How does the Patent Office Get out of a Fix?

| May 25, 2012

The PTO Board of Appeals found itself in a difficult situation yesterday in the inter partes reexamination of Google v. Function Media (95/001,061).  The reexamination examiner had adopted a number of prior art rejections proposed by Requester Google, and the Patentee Function Media had appealed to the Board.  Function Media’s rejected claims were the original, unamended claims.  Accordingly, those claims could be rejected only if they were anticipated or made obvious by “patents or other printed publications” – other rejections, such as rejections under § 112, were prohibited. 
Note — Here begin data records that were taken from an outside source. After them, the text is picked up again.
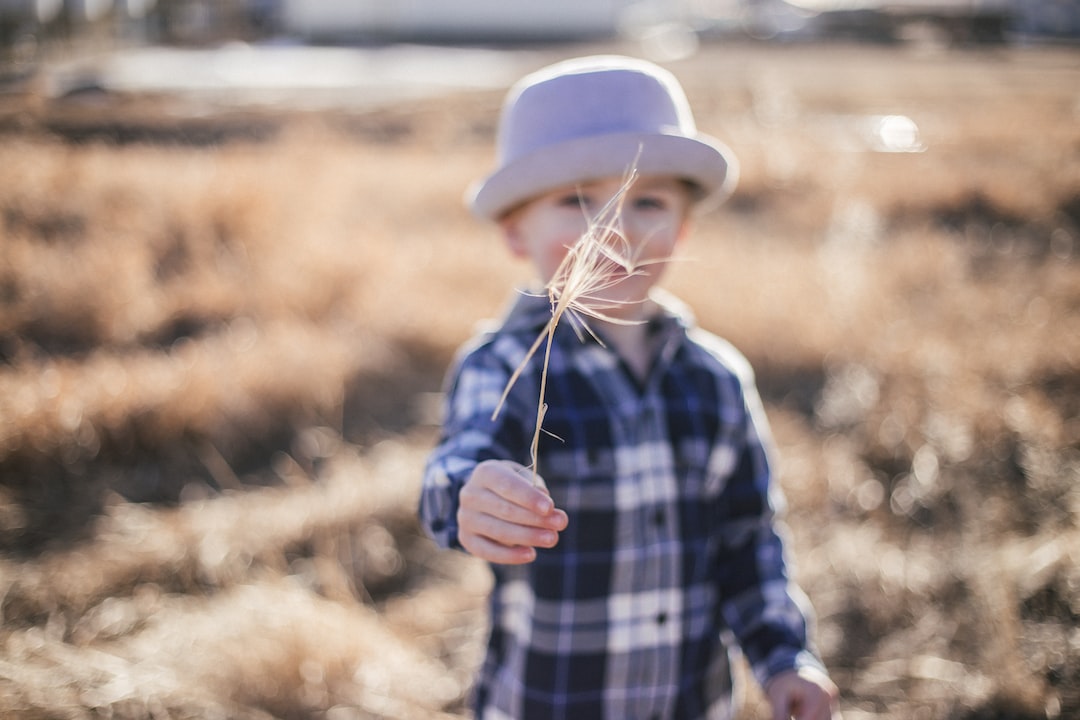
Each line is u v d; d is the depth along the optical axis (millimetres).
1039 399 4211
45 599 2848
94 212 6758
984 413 3939
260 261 5844
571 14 37844
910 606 2826
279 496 3643
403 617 2930
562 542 1481
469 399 1511
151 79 16328
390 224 7758
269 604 2777
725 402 1619
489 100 16281
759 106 14617
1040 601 2723
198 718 2318
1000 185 8758
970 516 3361
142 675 2412
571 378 1512
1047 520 3260
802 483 3578
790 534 3275
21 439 3688
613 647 1475
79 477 3719
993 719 2365
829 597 2885
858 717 2434
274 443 4129
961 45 33250
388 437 4277
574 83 1559
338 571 3131
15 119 9867
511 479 1188
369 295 5527
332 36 35562
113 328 5105
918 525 3363
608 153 1453
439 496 1367
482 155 11305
The problem was that the claims recited a series of means-plus-function limitations that lacked corresponding structure in the specification.  On the one hand, the Board was forbidden by statute from rejecting the claims under § 112, ¶ 6, and on the other hand, the Board could not review the examiner’s prior art rejections because it could not construe those limitations in the manner required by § 112, ¶ 6.

The patent claimed an advertising method that allows sellers to create presentations.  The method comprised five steps, four of which included means-plus-function limitations, for instance, the step of, “providing means for applying corresponding guidelines of the media venues.”  The Board determined that “the identified portions [of the specification] do little more than recite the functions of the means in different words.”  The cited diagrams from the specification were “little more than high level flow charts, which fail [to disclose] the algorithms of the recited means….”  The specification therefore failed to provide “necessary corresponding structure” and the claims were “fatally ambiguous.” 

But what to do?  The Board acknowledged that “it would be pointless to enter a new ground of rejection on the basis of the indefiniteness because such rejections are beyond the scope of reexamination for issued claims, and as such, the Examiner would be barred by rule from enforcing the rejection.” 

Nonetheless, the Board presented a new ground of rejection, concluding that the “remedy for this sort of ambiguity is not to read limitations in from the Specification…or to read the claim broadly, as the Examiner attempts, but rather to reject the claim as indefinite.”  It decided “to reverse the speculative prior art rejections of record without prejudice to [their] reinstitution if the patent owner files an amendment or reissue application to cure the indefiniteness.” 

What if the patentee refuses to amend its claims and simply asks for confirmation of the validity of its original claims?  What will the examiner do?  Confirm invalid claims or contravene the Patent Statute?  One path that the examiner does not have is the one chosen yesterday by the Board.